# Branch point problem and argument along contour

1. Mar 14, 2009

### jack5322

Hi everyone, I have a couple questions that have been gnawing at my head for some time:

Why is it that on wikipedia for the example logarithms and residue at infinity, (on the methods of conour integration link) that the integral is not zero?
there are no isolated singularities inside the contour, there fore by the residue theorem it should be zero.

Also, when i go around the countour of sqrt(z^2-1) i.e. the one encircling the two branch points in the counter clockwise sense, I always get that lim y to zero- is -isqrt(x^2-1) and y to zero+ is the negative of that. The answer though, is isqrt(1-x^2) and the negative of that for lim 0-. Why am i wrong?

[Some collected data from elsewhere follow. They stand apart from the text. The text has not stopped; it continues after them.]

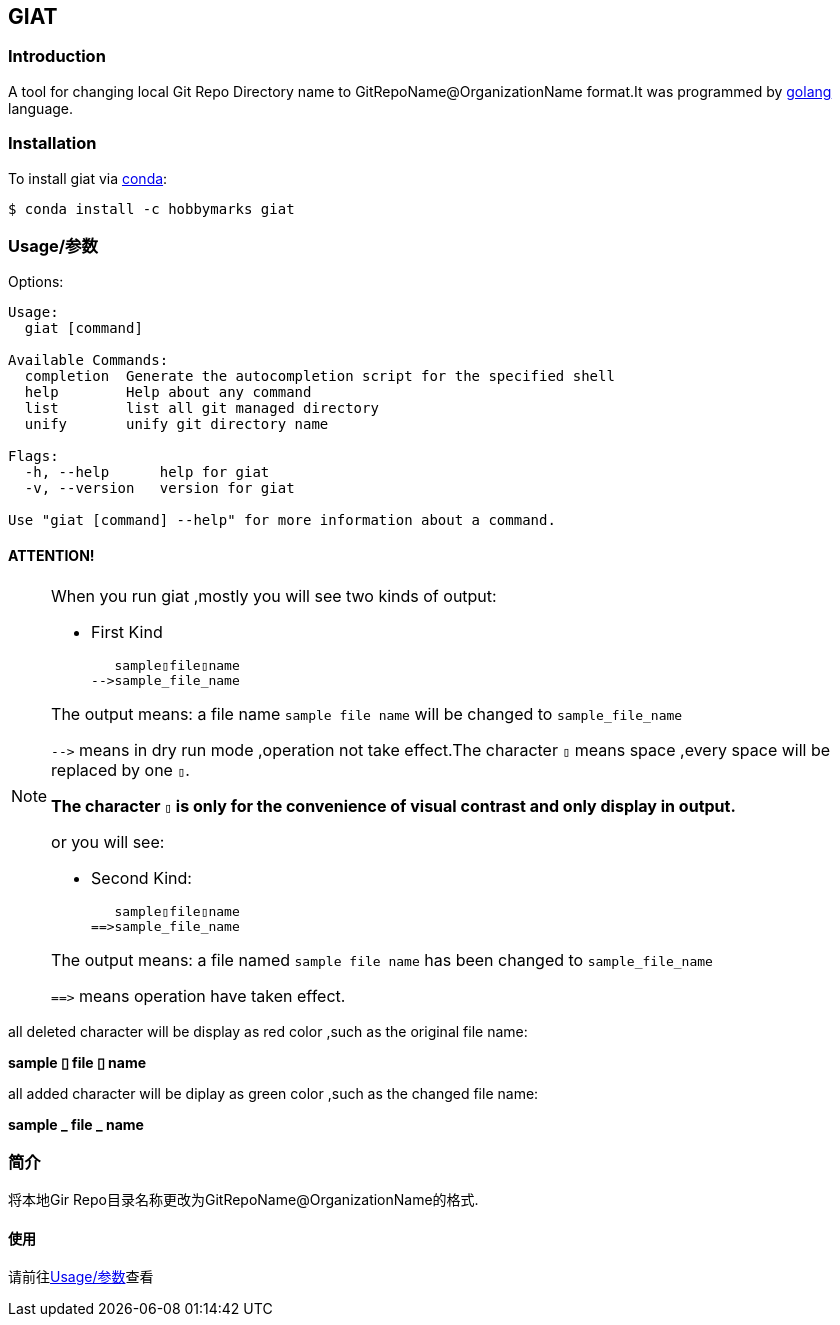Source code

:ifdef::env-github[]
:tip-caption: :bulb:
:note-caption: :information_source:
:important-caption: :heavy_exclamation_mark:
:caution-caption: :fire:
:warning-caption: :warning:
endif::[]

:source-highlighter: coderay


==  GIAT
:toc:


===  Introduction

A tool for changing local Git Repo Directory name to GitRepoName@OrganizationName format.It was programmed by link:++https://go.dev/++[golang] language.

===  Installation

To install giat via link:++https://www.anaconda.com/products/individual++[conda]:

[sub="attributes"]
[source,shell script]
----
$ conda install -c hobbymarks giat
----

[#_usage_options]
===  Usage/参数

Options:

[sub="attributes"]
----
Usage:
  giat [command]

Available Commands:
  completion  Generate the autocompletion script for the specified shell
  help        Help about any command
  list        list all git managed directory
  unify       unify git directory name

Flags:
  -h, --help      help for giat
  -v, --version   version for giat

Use "giat [command] --help" for more information about a command.
----

==== **[underline]#ATTENTION!#**

[NOTE]
====
When you run giat ,mostly you will see two kinds of output:

- First Kind

   sample▯file▯name
-->sample_file_name

The output means: a file name `sample file name` will be changed to `sample_file_name`

``-\->`` means in dry run mode ,operation not take effect.The character `▯` means space ,every space will be replaced by one `▯`.

[underline]#**The character `▯` is only for the convenience of visual contrast and only display in output.**#

or you will see:

- Second Kind:

   sample▯file▯name
==>sample_file_name

The output means: a file named `sample file name` has been changed to `sample_file_name`

``=\=>`` means operation have taken effect.

====

[red]#all deleted character will be display as red color# ,such as the original file name:

**sample [red]#▯# file [red]#▯# name**

[green]#all added character will be diplay as green color# ,such as the changed file name:

**sample [green]#\_# file [green]#_# name**




=== 简介


将本地Gir Repo目录名称更改为GitRepoName@OrganizationName的格式.


==== 使用
请前往<<_usage_options>>查看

Help would be greatly appreciated

Thanks!

2. Mar 14, 2009

### yyat

http://en.wikipedia.org/wiki/Method...80.93_logarithms_and_the_residue_at_infinity"
The function f is not holomorphic inside the contour, it has a discontinuity ("branch cut") along the interval [0,3], therefore the residue theorem does not apply.

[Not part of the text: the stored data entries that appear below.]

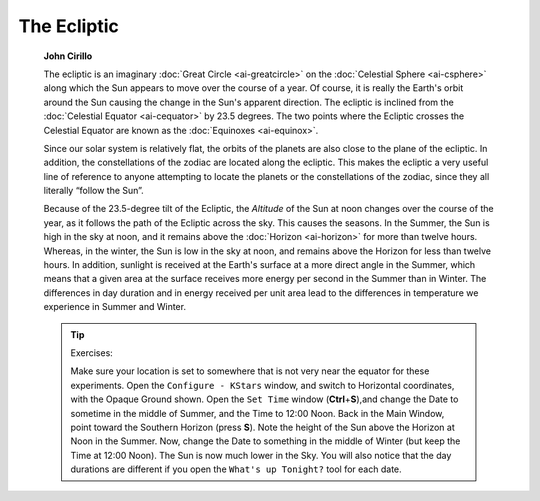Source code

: ============
The Ecliptic
============

         **John Cirillo**

         The ecliptic is an imaginary :doc:`Great
         Circle  <ai-greatcircle>` on the :doc:`Celestial
         Sphere  <ai-csphere>` along which the Sun appears to move
         over the course of a year. Of course, it is really the Earth's
         orbit around the Sun causing the change in the Sun's apparent
         direction. The ecliptic is inclined from the :doc:`Celestial
         Equator  <ai-cequator>` by 23.5 degrees. The two points
         where the Ecliptic crosses the Celestial Equator are known as
         the :doc:`Equinoxes  <ai-equinox>`.

         Since our solar system is relatively flat, the orbits of the
         planets are also close to the plane of the ecliptic. In
         addition, the constellations of the zodiac are located along
         the ecliptic. This makes the ecliptic a very useful line of
         reference to anyone attempting to locate the planets or the
         constellations of the zodiac, since they all literally “follow
         the Sun”.

         Because of the 23.5-degree tilt of the Ecliptic, the *Altitude*
         of the Sun at noon changes over the course of the year, as it
         follows the path of the Ecliptic across the sky. This causes
         the seasons. In the Summer, the Sun is high in the sky at noon,
         and it remains above the :doc:`Horizon  <ai-horizon>` for more
         than twelve hours. Whereas, in the winter, the Sun is low in
         the sky at noon, and remains above the Horizon for less than
         twelve hours. In addition, sunlight is received at the Earth's
         surface at a more direct angle in the Summer, which means that
         a given area at the surface receives more energy per second in
         the Summer than in Winter. The differences in day duration and
         in energy received per unit area lead to the differences in
         temperature we experience in Summer and Winter.

         .. tip::

            Exercises:

            Make sure your location is set to somewhere that is not very
            near the equator for these experiments. Open the ``Configure -
            KStars`` window, and switch to Horizontal coordinates, with
            the Opaque Ground shown. Open the ``Set Time`` window
            (**Ctrl**\ +\ **S**),and change the Date to sometime in the
            middle of Summer, and the Time to 12:00 Noon. Back in the
            Main Window, point toward the Southern Horizon (press
            **S**). Note the height of the Sun above the Horizon at Noon
            in the Summer. Now, change the Date to something in the
            middle of Winter (but keep the Time at 12:00 Noon). The Sun
            is now much lower in the Sky. You will also notice that the
            day durations are different if you open the ``What's up
            Tonight?`` tool for each date.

I don't understand what you mean, could you elaborate on that?

Last edited by a moderator: Apr 24, 2017
3. Mar 14, 2009

### jack5322

well what happens is this:

we have the function sqrt(Z^2-1) we convert to polar coordinates i.e. sqrt(z+1)*sqrt(z-1)=r*p*e^i(theta_1+theta_2)/2 where theta's are the principle branch that is thetas are in beween zero and 2pi. With this choice of branch the line segment -1<x<1 is the cut line. why do we get the function equals what i was saying earlier on the above and below segments of the cut? that is, why does it equal i*sqrt(1-x^2) above the cut, and -i*sqrt(1-x^2) when we approach the cut from below

4. Mar 14, 2009

### jack5322

the contour used in evaluating the problem i'm looking at doesnt involve using the residue at infinity because there is a large circle around the cut line too. It therefore does not enclose the residue at infinity. why isnt there a large circle around the contour in the wikipedia example, it isnt consistent with the one in my book

5. Mar 14, 2009

### yyat

From what I know the principal branch of sqrt is cut at the negative real numbers, so theta is in the range from -pi to pi. This is consistent with saying that the cut of sqrt(Z^2-1) is along the interval [-1,1]. When writing sqrt(z^2-1)=sqrt(z+1)*sqrt(z-1) you need to be careful however, since you have to use different branches for the two sqrt on the right hand side to make the identity true, see http://en.wikipedia.org/wiki/Square_root#Notes".

Last edited by a moderator: Apr 24, 2017
6. Mar 14, 2009

### jack5322

i can understand that that is very important information, but for some reason my book uses the branch theta from 0 to 2pi but what would the function be if we took the limit from above and below and why? i'm very puzzeld by this

7. Mar 15, 2009

### jack5322

in one example they use the poles inside a larger contour with a the dogbone enclosed in a circle, this turns out to not use the residue at infinity but it still is correct while wikipedias does, why is this?